German Americans In the War

"I goes to fight mit Sigel" was the rallying cry of Unionist German immigrants during the Civil War. It was in Missouri that ethnic prejudice and political rivalry between immigrants and native-born citizens of the state led to military action.

In the 1840s and '50s, many German citizens left their homes in Europe seeking freedom and democracy in America. Thousands began their new lives in St. Louis, where they established a strong cultural identity, founding German language newspapers and social organizations.

German Americans also developed strong anti-slavery and pro-Union views, believing that free labor and democracy were in direct conflict with the traditions of the South and the southern desire to expand slavery into the territories. When the Republican Party chose Abraham Lincoln as its candidate in 1860, the politically active St. Louis Germans comprised nearly all of Lincoln's support in Democratic Missouri.

Many of their fellow citizens, immigrants from Tennessee and Kentucky, viewed the German immigrants with suspicion. As the Civil War approached, a rift existed between the state's slaveholders who supported the Democratic Party, and the commercially minded German Republicans of metropolitan St. Louis. Labeled as "Dutchmen" (the American corruption of Deutsche) by the non-Germans of Missouri, they were subject to prejudice that would ultimately have significant effects on the course of the Civil War.

In the spring of 1861, most Missouri residents wanted to remain neutral, but many in St. Louis were more than willing to choose sides. While Southern secessionists formed "Minute Men" organizations in the city, the Germans met for military drills at their own "Turnvereins" or social clubs. They were anxious to prove their loyalty to their adopted homeland. Many turned for leadership to Franz Sigel, district superintendent of schools and a former soldier.

By May 1861, Sigel and other German leaders in St. Louis had organized five regiments of volunteer troops in response to President Lincoln's call for troops to crush the Southern rebellion. They recruited enough additional volunteers to form several "reserve corps" or home guard units. On May 10, the Germans participated in the capture of approximately 700 Missouri militiamen at Camp Jackson, an encampment of largely pro-secessionist state soldiers on the western edge of St. Louis. In the rioting that followed, the soldiers suffered their first casualties and killed more than two dozen civilians.

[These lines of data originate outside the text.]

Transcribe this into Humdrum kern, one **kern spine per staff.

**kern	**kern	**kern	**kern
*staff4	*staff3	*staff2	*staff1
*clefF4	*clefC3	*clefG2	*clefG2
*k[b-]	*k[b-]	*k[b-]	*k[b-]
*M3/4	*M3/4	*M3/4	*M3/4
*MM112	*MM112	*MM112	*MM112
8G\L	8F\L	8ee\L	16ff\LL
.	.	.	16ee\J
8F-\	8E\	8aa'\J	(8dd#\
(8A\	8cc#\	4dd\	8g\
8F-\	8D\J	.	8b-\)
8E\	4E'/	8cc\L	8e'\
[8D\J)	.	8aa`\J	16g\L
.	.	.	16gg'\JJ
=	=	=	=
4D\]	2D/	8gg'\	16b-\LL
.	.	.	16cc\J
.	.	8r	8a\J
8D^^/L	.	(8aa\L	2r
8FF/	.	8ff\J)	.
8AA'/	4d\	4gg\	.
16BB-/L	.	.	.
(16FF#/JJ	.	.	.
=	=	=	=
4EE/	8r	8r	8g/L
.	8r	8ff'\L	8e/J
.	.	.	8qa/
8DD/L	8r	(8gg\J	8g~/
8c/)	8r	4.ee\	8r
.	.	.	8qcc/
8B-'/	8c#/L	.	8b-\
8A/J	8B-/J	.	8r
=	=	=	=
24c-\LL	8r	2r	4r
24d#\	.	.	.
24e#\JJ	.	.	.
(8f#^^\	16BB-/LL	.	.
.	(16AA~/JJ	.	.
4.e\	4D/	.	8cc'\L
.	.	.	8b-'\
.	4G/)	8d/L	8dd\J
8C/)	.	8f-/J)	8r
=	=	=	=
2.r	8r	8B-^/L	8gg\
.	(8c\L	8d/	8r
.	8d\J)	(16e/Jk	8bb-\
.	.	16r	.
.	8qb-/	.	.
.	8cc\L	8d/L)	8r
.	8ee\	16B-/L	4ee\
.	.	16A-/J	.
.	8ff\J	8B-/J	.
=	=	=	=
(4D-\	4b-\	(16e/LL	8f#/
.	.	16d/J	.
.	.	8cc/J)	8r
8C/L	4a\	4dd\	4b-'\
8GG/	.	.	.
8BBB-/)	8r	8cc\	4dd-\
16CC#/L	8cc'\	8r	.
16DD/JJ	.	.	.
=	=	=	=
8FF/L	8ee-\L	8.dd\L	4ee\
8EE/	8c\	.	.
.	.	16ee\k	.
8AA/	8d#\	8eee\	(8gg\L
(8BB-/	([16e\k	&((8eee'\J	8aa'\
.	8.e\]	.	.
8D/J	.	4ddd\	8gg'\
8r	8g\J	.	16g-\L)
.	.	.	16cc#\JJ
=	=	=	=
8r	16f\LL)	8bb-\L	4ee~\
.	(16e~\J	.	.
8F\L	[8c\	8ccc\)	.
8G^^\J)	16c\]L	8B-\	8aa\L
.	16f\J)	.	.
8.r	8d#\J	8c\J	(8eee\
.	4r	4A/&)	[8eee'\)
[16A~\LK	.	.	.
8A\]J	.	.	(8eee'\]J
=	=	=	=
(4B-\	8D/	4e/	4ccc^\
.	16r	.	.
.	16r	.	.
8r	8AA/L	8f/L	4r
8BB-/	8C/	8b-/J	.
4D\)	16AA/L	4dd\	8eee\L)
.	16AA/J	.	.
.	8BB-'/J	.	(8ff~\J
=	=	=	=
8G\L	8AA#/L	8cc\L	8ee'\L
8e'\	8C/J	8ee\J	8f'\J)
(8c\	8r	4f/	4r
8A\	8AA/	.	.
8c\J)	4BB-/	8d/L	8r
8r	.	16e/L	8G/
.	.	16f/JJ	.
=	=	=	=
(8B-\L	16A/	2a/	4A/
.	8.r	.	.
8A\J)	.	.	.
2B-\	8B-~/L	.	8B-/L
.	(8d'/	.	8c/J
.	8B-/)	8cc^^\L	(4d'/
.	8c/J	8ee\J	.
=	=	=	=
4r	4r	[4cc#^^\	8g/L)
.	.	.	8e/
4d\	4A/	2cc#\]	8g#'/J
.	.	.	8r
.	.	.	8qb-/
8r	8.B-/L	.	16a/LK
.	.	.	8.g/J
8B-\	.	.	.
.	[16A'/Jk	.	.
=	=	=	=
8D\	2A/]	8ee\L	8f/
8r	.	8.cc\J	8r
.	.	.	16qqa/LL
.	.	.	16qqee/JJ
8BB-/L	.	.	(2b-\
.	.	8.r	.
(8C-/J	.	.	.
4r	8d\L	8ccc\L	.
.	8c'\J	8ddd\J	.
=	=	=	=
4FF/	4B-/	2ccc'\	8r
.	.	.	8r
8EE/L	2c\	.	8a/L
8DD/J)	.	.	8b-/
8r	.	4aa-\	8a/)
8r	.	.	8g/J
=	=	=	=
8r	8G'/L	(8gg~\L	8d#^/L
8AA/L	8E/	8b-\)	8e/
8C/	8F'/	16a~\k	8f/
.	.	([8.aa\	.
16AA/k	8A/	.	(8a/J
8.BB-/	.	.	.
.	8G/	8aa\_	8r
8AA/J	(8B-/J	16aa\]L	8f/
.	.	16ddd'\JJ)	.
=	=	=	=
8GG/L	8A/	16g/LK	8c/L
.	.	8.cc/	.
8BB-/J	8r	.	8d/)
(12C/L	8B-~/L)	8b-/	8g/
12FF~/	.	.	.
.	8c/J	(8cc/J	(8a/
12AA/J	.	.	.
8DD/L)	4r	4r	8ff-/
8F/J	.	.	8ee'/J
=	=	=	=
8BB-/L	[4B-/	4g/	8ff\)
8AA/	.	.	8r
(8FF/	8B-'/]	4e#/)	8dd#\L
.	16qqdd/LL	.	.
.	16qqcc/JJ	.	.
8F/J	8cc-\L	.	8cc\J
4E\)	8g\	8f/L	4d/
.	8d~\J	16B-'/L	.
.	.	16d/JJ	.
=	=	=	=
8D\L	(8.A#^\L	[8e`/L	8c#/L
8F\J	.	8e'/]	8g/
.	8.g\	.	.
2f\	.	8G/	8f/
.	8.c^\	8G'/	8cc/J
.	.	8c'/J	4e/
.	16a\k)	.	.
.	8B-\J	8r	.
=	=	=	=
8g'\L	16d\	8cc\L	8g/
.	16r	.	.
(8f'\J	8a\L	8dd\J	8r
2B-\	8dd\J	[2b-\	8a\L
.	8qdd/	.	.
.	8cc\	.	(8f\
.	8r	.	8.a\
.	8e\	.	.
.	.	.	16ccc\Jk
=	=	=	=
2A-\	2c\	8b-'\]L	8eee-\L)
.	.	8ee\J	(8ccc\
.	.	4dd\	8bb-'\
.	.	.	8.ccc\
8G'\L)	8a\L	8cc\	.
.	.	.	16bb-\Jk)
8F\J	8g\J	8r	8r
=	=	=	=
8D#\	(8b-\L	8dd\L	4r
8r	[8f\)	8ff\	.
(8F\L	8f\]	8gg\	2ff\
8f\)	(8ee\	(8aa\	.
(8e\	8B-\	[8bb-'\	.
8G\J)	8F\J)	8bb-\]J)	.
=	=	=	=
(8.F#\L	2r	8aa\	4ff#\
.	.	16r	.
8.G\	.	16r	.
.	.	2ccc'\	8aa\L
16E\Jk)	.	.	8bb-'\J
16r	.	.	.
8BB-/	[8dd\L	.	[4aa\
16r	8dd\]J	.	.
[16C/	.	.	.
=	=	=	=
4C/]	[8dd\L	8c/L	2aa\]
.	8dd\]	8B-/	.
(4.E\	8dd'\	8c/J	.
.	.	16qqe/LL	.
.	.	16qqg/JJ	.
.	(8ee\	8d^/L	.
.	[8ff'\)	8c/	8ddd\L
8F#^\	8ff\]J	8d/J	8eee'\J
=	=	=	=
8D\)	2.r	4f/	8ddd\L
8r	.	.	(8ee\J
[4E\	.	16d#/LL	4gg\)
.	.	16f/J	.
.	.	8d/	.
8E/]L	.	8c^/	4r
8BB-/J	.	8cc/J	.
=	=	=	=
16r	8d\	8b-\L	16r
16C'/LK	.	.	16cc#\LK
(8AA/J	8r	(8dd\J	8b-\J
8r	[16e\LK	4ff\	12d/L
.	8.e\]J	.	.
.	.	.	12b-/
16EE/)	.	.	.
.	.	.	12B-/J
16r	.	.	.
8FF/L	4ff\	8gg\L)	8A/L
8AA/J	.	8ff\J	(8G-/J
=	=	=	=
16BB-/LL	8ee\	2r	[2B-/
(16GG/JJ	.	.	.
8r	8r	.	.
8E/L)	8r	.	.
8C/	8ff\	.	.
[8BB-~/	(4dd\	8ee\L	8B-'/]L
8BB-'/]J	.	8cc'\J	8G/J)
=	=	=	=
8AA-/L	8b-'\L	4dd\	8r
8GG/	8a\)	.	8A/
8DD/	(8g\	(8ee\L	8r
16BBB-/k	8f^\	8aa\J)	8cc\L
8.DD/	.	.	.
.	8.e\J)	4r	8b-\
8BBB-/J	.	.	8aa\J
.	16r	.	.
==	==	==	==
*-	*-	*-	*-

The Camp Jackson "massacre" prompted previously moderate Missourians to choose sides. Many saw the actions of the Union men as evidence of an oppressive Federal government's willingness to murder innocent women and children. Building on their pre-war prejudices regarding Missouri Germans, they called Sigel and his comrades "Hessians" (a reference to the German troops that fought for the British against American patriots in the Revolution).

Remaining together in largely ethnic units, Sigel and others from St. Louis went on to fight pro-Southern Missourians at the Battle of Carthage, Missouri on July 5, 1861, and at Wilson's Creek a month later. Following Wilson's Creek, many Missouri Germans continued to support the Union both in the ranks of the army and on the home front.

Franz Sigel remained an important symbol for German Americans in Missouri and the rest of the North, as an immigrant who attained fame leading other Germans in defense of both democratic principles and their adopted country. Without Sigel, the Missouri Germans and their beliefs, the Civil War in the West would have taken an entirely different course and the Union cause in Missouri may not have prevailed.